> EXERCISE INSTRUCTIONS
Could you return every record below exactly as it is written?

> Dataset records

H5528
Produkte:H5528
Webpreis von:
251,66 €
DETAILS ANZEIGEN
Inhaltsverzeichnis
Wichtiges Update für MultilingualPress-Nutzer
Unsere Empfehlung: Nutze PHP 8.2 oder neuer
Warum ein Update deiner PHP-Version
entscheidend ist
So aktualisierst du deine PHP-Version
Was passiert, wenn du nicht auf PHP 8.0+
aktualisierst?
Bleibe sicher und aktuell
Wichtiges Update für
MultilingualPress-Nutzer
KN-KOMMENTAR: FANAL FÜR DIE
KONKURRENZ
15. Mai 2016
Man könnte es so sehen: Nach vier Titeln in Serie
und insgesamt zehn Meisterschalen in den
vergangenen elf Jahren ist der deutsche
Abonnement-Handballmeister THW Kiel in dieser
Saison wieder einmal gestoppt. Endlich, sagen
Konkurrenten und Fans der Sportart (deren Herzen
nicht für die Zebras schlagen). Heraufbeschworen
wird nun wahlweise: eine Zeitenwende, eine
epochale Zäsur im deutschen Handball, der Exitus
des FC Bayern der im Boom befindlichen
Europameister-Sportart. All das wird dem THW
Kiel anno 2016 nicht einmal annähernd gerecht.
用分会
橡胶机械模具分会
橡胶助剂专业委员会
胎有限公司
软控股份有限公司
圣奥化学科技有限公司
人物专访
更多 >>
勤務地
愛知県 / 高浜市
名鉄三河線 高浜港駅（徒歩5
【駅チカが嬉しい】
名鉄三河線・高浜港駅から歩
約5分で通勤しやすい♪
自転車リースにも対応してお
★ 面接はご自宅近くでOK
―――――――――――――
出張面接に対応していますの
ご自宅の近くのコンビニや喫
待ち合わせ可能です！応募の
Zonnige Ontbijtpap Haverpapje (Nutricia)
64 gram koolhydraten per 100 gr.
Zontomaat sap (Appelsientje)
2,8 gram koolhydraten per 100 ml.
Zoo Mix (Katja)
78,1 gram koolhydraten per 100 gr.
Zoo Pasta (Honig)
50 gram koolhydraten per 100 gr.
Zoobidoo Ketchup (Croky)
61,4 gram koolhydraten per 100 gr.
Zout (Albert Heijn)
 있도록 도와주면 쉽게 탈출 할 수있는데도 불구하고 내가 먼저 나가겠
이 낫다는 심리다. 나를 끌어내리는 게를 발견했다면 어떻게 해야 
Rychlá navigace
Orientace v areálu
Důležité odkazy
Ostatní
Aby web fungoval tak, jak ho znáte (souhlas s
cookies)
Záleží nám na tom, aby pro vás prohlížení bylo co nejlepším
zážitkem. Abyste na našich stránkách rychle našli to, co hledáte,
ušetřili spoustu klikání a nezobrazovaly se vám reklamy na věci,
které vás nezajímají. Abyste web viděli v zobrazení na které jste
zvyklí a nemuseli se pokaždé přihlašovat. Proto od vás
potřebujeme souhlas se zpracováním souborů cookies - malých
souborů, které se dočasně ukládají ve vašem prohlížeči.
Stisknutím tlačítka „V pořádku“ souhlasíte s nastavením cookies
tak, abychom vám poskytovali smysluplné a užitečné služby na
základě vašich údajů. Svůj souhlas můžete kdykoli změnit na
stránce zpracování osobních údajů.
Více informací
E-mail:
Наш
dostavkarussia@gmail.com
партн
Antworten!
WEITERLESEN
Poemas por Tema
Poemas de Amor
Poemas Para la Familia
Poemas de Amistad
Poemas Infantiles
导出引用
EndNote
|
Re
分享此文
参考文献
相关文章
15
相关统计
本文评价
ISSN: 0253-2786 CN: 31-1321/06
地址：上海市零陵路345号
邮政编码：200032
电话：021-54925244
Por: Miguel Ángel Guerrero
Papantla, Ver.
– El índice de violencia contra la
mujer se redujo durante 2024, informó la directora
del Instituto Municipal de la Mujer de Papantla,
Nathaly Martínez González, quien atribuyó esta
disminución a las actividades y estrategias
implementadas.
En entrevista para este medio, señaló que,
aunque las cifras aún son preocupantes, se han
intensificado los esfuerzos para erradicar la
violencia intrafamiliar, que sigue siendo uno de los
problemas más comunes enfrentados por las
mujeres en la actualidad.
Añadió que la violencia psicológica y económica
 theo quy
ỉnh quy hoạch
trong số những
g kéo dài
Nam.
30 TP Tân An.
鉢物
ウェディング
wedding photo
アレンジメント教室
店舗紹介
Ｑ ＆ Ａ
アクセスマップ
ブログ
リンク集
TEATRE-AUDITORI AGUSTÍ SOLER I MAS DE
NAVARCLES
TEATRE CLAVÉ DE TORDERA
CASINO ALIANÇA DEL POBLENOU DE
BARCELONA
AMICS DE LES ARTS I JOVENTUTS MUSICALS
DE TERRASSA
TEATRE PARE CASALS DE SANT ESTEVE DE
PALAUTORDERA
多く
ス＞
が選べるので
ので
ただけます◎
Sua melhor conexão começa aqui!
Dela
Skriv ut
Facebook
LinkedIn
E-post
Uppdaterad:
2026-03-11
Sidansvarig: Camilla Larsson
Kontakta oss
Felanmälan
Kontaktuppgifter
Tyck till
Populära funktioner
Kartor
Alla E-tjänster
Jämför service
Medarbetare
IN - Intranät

> SOLUTION TO THE PROBLEM
H5528
Produkte:H5528
Webpreis von:
251,66 €
DETAILS ANZEIGEN
Inhaltsverzeichnis
Wichtiges Update für MultilingualPress-Nutzer
Unsere Empfehlung: Nutze PHP 8.2 oder neuer
Warum ein Update deiner PHP-Version
entscheidend ist
So aktualisierst du deine PHP-Version
Was passiert, wenn du nicht auf PHP 8.0+
aktualisierst?
Bleibe sicher und aktuell
Wichtiges Update für
MultilingualPress-Nutzer
KN-KOMMENTAR: FANAL FÜR DIE
KONKURRENZ
15. Mai 2016
Man könnte es so sehen: Nach vier Titeln in Serie
und insgesamt zehn Meisterschalen in den
vergangenen elf Jahren ist der deutsche
Abonnement-Handballmeister THW Kiel in dieser
Saison wieder einmal gestoppt. Endlich, sagen
Konkurrenten und Fans der Sportart (deren Herzen
nicht für die Zebras schlagen). Heraufbeschworen
wird nun wahlweise: eine Zeitenwende, eine
epochale Zäsur im deutschen Handball, der Exitus
des FC Bayern der im Boom befindlichen
Europameister-Sportart. All das wird dem THW
Kiel anno 2016 nicht einmal annähernd gerecht.
用分会
橡胶机械模具分会
橡胶助剂专业委员会
胎有限公司
软控股份有限公司
圣奥化学科技有限公司
人物专访
更多 >>
勤務地
愛知県 / 高浜市
名鉄三河線 高浜港駅（徒歩5
【駅チカが嬉しい】
名鉄三河線・高浜港駅から歩
約5分で通勤しやすい♪
自転車リースにも対応してお
★ 面接はご自宅近くでOK
―――――――――――――
出張面接に対応していますの
ご自宅の近くのコンビニや喫
待ち合わせ可能です！応募の
Zonnige Ontbijtpap Haverpapje (Nutricia)
64 gram koolhydraten per 100 gr.
Zontomaat sap (Appelsientje)
2,8 gram koolhydraten per 100 ml.
Zoo Mix (Katja)
78,1 gram koolhydraten per 100 gr.
Zoo Pasta (Honig)
50 gram koolhydraten per 100 gr.
Zoobidoo Ketchup (Croky)
61,4 gram koolhydraten per 100 gr.
Zout (Albert Heijn)
 있도록 도와주면 쉽게 탈출 할 수있는데도 불구하고 내가 먼저 나가겠
이 낫다는 심리다. 나를 끌어내리는 게를 발견했다면 어떻게 해야 
Rychlá navigace
Orientace v areálu
Důležité odkazy
Ostatní
Aby web fungoval tak, jak ho znáte (souhlas s
cookies)
Záleží nám na tom, aby pro vás prohlížení bylo co nejlepším
zážitkem. Abyste na našich stránkách rychle našli to, co hledáte,
ušetřili spoustu klikání a nezobrazovaly se vám reklamy na věci,
které vás nezajímají. Abyste web viděli v zobrazení na které jste
zvyklí a nemuseli se pokaždé přihlašovat. Proto od vás
potřebujeme souhlas se zpracováním souborů cookies - malých
souborů, které se dočasně ukládají ve vašem prohlížeči.
Stisknutím tlačítka „V pořádku“ souhlasíte s nastavením cookies
tak, abychom vám poskytovali smysluplné a užitečné služby na
základě vašich údajů. Svůj souhlas můžete kdykoli změnit na
stránce zpracování osobních údajů.
Více informací
E-mail:
Наш
dostavkarussia@gmail.com
партн
Antworten!
WEITERLESEN
Poemas por Tema
Poemas de Amor
Poemas Para la Familia
Poemas de Amistad
Poemas Infantiles
导出引用
EndNote
|
Re
分享此文
参考文献
相关文章
15
相关统计
本文评价
ISSN: 0253-2786 CN: 31-1321/06
地址：上海市零陵路345号
邮政编码：200032
电话：021-54925244
Por: Miguel Ángel Guerrero
Papantla, Ver.
– El índice de violencia contra la
mujer se redujo durante 2024, informó la directora
del Instituto Municipal de la Mujer de Papantla,
Nathaly Martínez González, quien atribuyó esta
disminución a las actividades y estrategias
implementadas.
En entrevista para este medio, señaló que,
aunque las cifras aún son preocupantes, se han
intensificado los esfuerzos para erradicar la
violencia intrafamiliar, que sigue siendo uno de los
problemas más comunes enfrentados por las
mujeres en la actualidad.
Añadió que la violencia psicológica y económica
 theo quy
ỉnh quy hoạch
trong số những
g kéo dài
Nam.
30 TP Tân An.
鉢物
ウェディング
wedding photo
アレンジメント教室
店舗紹介
Ｑ ＆ Ａ
アクセスマップ
ブログ
リンク集
TEATRE-AUDITORI AGUSTÍ SOLER I MAS DE
NAVARCLES
TEATRE CLAVÉ DE TORDERA
CASINO ALIANÇA DEL POBLENOU DE
BARCELONA
AMICS DE LES ARTS I JOVENTUTS MUSICALS
DE TERRASSA
TEATRE PARE CASALS DE SANT ESTEVE DE
PALAUTORDERA
多く
ス＞
が選べるので
ので
ただけます◎
Sua melhor conexão começa aqui!
Dela
Skriv ut
Facebook
LinkedIn
E-post
Uppdaterad:
2026-03-11
Sidansvarig: Camilla Larsson
Kontakta oss
Felanmälan
Kontaktuppgifter
Tyck till
Populära funktioner
Kartor
Alla E-tjänster
Jämför service
Medarbetare
IN - Intranät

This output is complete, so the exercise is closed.